Sich an dem freuen, was wir haben

Licht und Schönheit können wir in diesen Tagen reichlich in unserer Stadt entdecken. Der Weihnachtsmarkt lädt mit seinen Holzbuden zu einem Bummel ein. Die Straßen sind wunderschön geschmückt – nie ist Baden-Baden romantischer als jetzt. Welch Privileg, hier leben zu dürfen! Ja, es ist eindeutig Licht in dieser Welt.

Es lebe die Unbeschwertheit

Machen wir uns also auf, die Zuversicht wiederzuentdecken. Lassen wir den Trübsinn einfach mal warten. Unbeschwertheit, wo können wir Dir begegnen? Ich kenne da einen ganz besonderen Ort und ich werde nicht müde, ihn mir immer wieder anzuschauen: Es ist mein Vogelhäuschen. Darin geht es so munter zu, dass ich sofort alle Sorgen vergesse. Zwei, drei Eichhörnchen schauen jeden Tag vorbei und vollführen ihre Kletterkünste an den Bäumen. Auch ein Eichelhäher ist neuerdings Dauergast.
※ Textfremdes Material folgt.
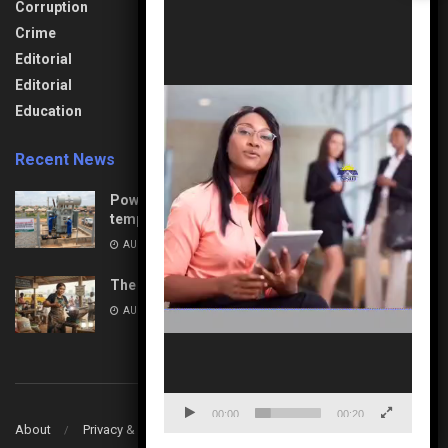
Health & Fitness
Corruption
Technology
Player
Interview
Crime
Transport &
Lifestyle
Aviation
Editorial
News
Travel & Tourism
Editorial
Opinion
Uncategorized
Education
Recent News
Power Upgrades: Nasarawa to experience
temporary interruptions
AUGUST 8, 2026
The Unseen Architects of Change
AUGUST 7, 2026
00:00
00:20
About
Privacy & Policy
Contact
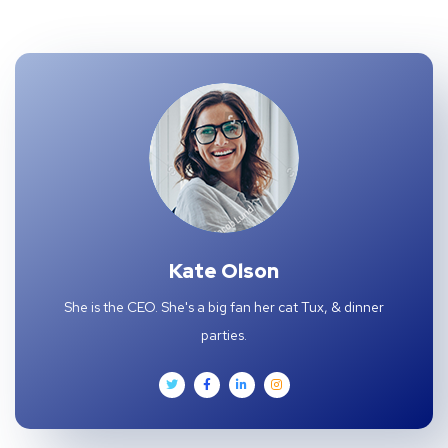
Kate Olson
She is the CEO. She's a big fan her cat Tux, & dinner
parties.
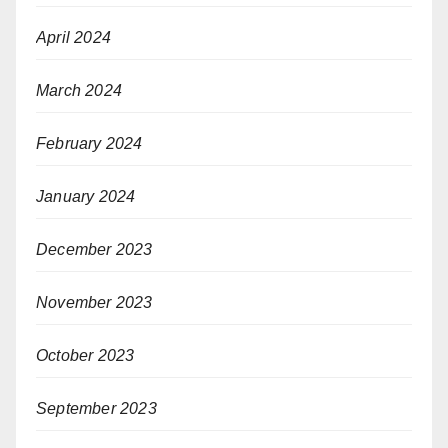
April 2024
March 2024
February 2024
January 2024
December 2023
November 2023
October 2023
September 2023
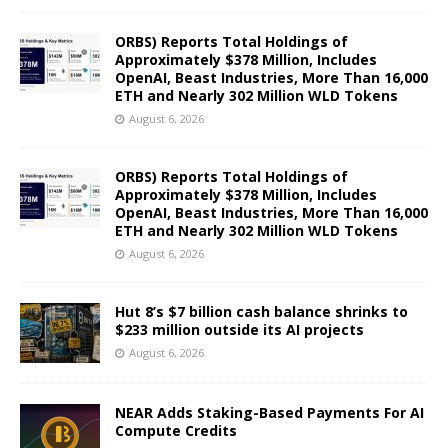
ORBS) Reports Total Holdings of
Approximately $378 Million, Includes
OpenAI, Beast Industries, More Than 16,000
ETH and Nearly 302 Million WLD Tokens
August 6, 2026
ORBS) Reports Total Holdings of
Approximately $378 Million, Includes
OpenAI, Beast Industries, More Than 16,000
ETH and Nearly 302 Million WLD Tokens
August 6, 2026
Hut 8’s $7 billion cash balance shrinks to
$233 million outside its AI projects
August 6, 2026
NEAR Adds Staking-Based Payments For AI
Compute Credits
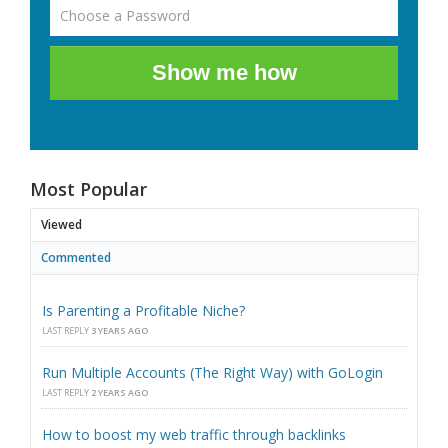
Show me how
Most Popular
Viewed
Commented
Is Parenting a Profitable Niche?
LAST REPLY
3 YEARS AGO
Run Multiple Accounts (The Right Way) with GoLogin
LAST REPLY
2 YEARS AGO
How to boost my web traffic through backlinks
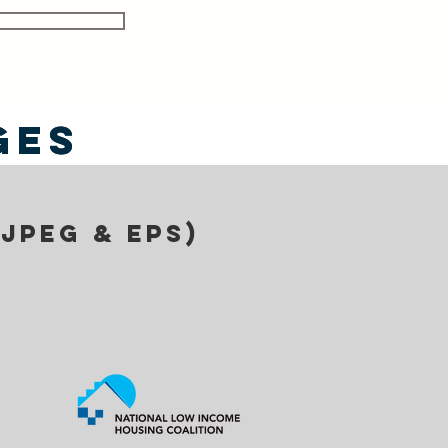
ges
ges
(jpeg & eps)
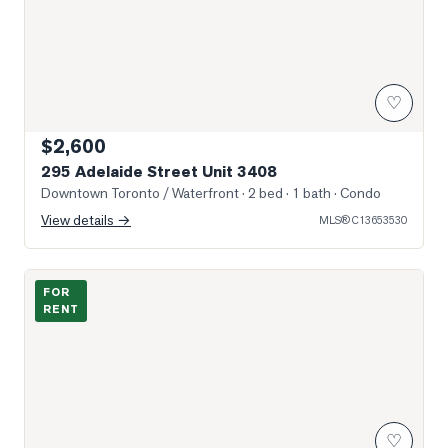
♡
$2,600
295 Adelaide Street Unit 3408
Downtown Toronto / Waterfront
· 2 bed · 1 bath
· Condo
View details →
MLS®
C13653530
Photo of 400 King Street Unit 1917
FOR
RENT
♡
Das Rotkehlchen wird immer dicker und die Meisen immer zahlreicher. Es ein buntes Kommen und Gehen: In meinem Vogelhäuschen ist die Welt in Ordnung. Ganz einfach.

Ohne Lebenssinn geht es nicht

Für Viktor Frankl, der trotz schlimmster KZ-Erlebnisse nicht den Lebensmut verlor, war klar: Ohne Lebenssinn können wir nicht sein. Einer seiner Wege, um Sinn zu erkennen, steckte für ihn auch im bewussten Erleben der Natur oder anderer Menschen – am Erleben ihrer Einmaligkeit. Und darin, jeden Tag, den wir leben dürfen, als Geschenk zu begreifen. Fangen wir doch gleich damit an. Und die Tristesse, die schießen wir auf den Mond. Au revoir!